Vous pouvez aussi surfer sur la familiarisation aux nouveaux outils de visio…
Oui en effet. Et cela se traduit par exemple dans notre volonté de faire davantage rayonner les événements au delà d’un instant T. Le digital permet aussi d’entretenir un lien dans la durée, entre deux opérations en présentiel.

Quel est, d’après vous, l’avenir du digital dans le secteur ?
Aujourd’hui, nous avons complètement intégré le fait de se demander au préalable s’il faut organiser un événement en présentiel, en hybride ou en 100% virtuel. En octobre 2019, nous avons eu la bonne idée de racheter un spécialiste du digital, Weconext. Nous avons tout de suite mis en place des process de travail avec eux, associant leur expertise technique à la nôtre en matière de contenu, de scénographie des événements… Nous avons même monté un studio à l’agence, l’East Studio. Il est évident que certaines réunions organisées autrefois en présentiel le seront désormais en digital. Et ce dans certains cas afin de s’inscrire dans une démarche RSE. Cela fait déjà un moment en effet que les questions environnementales sont très importantes, que les entreprises demandent à leurs prestataires d’être aussi vertueux qu’elles. Cette dimension RSE est désormais un pré-requis quand on monte une recommandation.

Les événements seront par ailleurs plus « transformatifs » à l’avenir. Il faut que l’annonceur se pose les bonnes questions sur la finalité de son événement, la teneur du discours à tenir. Nous devons aller vers plus de partage, de bonnes pratiques, de nouvelles manières de parler, afin aussi de fidéliser les collaborateurs et d’attirer de nouveaux talents. Et c’est la valeur ajoutée de notre agence que d’y répondre. C’est aussi l’une des traductions de l’évolution de notre métier.

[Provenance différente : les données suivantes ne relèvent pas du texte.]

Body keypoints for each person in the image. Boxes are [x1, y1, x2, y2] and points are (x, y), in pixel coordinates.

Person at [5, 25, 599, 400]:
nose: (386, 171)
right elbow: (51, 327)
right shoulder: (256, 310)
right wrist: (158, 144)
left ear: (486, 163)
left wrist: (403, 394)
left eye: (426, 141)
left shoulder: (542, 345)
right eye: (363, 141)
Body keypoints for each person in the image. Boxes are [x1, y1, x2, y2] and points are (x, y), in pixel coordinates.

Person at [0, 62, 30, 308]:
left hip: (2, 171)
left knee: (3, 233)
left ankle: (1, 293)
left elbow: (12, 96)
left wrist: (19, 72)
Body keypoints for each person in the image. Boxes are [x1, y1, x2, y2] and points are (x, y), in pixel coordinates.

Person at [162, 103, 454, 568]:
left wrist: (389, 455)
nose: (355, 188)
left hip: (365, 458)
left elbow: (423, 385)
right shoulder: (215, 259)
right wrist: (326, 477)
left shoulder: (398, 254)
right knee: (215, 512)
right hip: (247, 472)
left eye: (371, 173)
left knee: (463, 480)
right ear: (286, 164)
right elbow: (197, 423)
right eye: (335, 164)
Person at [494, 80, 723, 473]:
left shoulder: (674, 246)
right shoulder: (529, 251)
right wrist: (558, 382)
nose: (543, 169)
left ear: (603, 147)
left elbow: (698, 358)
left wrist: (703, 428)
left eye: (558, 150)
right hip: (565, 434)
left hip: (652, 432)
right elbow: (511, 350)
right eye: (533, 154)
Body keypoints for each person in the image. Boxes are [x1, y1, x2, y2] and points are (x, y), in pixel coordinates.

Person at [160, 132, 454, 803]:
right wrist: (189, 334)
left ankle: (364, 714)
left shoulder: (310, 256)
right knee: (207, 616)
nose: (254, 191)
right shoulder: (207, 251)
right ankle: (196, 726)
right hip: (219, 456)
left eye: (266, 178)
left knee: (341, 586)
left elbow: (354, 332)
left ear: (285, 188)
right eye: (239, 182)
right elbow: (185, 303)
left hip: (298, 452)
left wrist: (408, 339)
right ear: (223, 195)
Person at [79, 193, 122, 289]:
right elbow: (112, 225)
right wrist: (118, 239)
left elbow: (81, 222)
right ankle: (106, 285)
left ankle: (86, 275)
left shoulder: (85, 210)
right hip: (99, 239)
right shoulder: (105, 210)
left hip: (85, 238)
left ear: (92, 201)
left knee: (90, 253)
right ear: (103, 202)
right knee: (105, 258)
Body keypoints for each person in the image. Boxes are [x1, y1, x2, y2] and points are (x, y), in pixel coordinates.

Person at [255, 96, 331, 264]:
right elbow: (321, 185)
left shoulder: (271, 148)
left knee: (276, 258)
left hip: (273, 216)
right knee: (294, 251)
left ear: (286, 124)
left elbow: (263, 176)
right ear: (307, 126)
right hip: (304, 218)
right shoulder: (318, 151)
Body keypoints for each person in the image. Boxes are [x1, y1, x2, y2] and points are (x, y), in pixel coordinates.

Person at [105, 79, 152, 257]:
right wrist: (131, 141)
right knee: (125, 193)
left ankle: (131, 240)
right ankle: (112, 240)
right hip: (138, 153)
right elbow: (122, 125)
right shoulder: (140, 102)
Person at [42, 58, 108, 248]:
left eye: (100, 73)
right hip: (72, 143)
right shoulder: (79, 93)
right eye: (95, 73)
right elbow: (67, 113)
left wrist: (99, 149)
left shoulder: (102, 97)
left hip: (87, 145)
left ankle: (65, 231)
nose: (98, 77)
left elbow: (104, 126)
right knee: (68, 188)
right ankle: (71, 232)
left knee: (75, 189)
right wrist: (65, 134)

J’émettrais enfin un souhait pour l’avenir : que les clients cessent de démultiplier les appels d’offres ! Le choix de travailler avec une agence traduit une marque de confiance. On peut comprendre que deux ou trois agences soient sollicitées sur une opération. Mais être mis systématiquement en compétition avec une dizaine d’autres agences génère de grandes difficultés pour nous tous. Évoluer sur ce point serait un grand progrès.

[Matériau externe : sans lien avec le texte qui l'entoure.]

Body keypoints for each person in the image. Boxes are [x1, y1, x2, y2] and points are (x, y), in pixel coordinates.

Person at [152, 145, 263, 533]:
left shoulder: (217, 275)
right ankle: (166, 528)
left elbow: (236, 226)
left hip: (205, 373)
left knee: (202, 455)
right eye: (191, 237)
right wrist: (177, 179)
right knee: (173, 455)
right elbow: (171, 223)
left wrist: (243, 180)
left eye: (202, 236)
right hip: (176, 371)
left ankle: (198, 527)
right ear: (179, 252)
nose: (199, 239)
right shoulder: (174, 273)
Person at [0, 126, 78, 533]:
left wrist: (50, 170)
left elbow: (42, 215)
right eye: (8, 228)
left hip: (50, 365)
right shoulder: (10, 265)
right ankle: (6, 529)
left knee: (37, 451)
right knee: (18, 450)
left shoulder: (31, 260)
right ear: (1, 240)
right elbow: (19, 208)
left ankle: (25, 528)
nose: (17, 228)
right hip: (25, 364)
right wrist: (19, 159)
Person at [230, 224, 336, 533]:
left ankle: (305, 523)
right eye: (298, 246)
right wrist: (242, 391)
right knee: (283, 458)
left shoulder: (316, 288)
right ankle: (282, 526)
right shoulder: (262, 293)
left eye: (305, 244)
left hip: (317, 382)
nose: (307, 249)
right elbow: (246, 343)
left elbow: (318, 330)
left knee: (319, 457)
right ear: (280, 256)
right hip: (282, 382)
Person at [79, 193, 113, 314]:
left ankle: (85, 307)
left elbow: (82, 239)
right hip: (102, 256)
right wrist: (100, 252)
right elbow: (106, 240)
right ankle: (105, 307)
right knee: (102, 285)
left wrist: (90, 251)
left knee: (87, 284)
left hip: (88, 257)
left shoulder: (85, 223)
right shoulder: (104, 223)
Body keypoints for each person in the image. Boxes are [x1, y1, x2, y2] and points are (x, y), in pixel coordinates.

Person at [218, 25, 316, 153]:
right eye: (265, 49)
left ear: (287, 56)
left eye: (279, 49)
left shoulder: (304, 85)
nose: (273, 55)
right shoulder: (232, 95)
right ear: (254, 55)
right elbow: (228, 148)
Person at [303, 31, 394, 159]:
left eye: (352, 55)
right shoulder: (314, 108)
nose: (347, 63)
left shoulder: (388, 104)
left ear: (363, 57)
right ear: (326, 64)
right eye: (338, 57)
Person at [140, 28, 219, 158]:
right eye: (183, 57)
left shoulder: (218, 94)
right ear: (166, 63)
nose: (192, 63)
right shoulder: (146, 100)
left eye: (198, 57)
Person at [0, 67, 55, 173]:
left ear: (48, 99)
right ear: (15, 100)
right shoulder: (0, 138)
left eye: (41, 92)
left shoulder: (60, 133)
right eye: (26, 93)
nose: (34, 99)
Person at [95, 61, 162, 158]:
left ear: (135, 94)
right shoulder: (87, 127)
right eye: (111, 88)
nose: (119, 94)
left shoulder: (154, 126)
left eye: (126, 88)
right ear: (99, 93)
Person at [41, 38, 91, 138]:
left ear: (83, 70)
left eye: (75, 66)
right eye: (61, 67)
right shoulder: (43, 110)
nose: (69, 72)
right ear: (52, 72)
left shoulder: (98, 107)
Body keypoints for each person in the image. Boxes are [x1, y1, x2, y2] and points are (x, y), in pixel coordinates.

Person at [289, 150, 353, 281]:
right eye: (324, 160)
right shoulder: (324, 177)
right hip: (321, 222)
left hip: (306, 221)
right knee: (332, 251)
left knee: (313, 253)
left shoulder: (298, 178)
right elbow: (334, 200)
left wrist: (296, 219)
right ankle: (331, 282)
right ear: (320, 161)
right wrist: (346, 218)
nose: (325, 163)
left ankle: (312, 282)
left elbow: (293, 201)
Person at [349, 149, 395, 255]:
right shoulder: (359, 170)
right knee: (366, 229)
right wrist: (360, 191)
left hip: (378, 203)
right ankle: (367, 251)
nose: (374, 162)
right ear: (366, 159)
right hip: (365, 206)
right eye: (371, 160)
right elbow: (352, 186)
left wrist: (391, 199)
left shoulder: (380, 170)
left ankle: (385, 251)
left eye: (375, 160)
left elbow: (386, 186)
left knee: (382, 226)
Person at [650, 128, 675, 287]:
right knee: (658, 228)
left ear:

(*) Les salons et foires sont de nouveau autorisés depuis ce mercredi 9 juin, sans contraintes jusqu’à 1000 personnes, mais avec le pass sanitaire à présenter à l’entrée pour les événements rassemblant 1 000 à 5 000 personnes. Le 30 juin enfin, les limites de jauge sont supprimées, en tenant toutefois compte des situations locales si elles sont encore très disparates ; le pass sanitaire, lui, sera en revanche toujours de rigueur au delà de 1 000 personnes.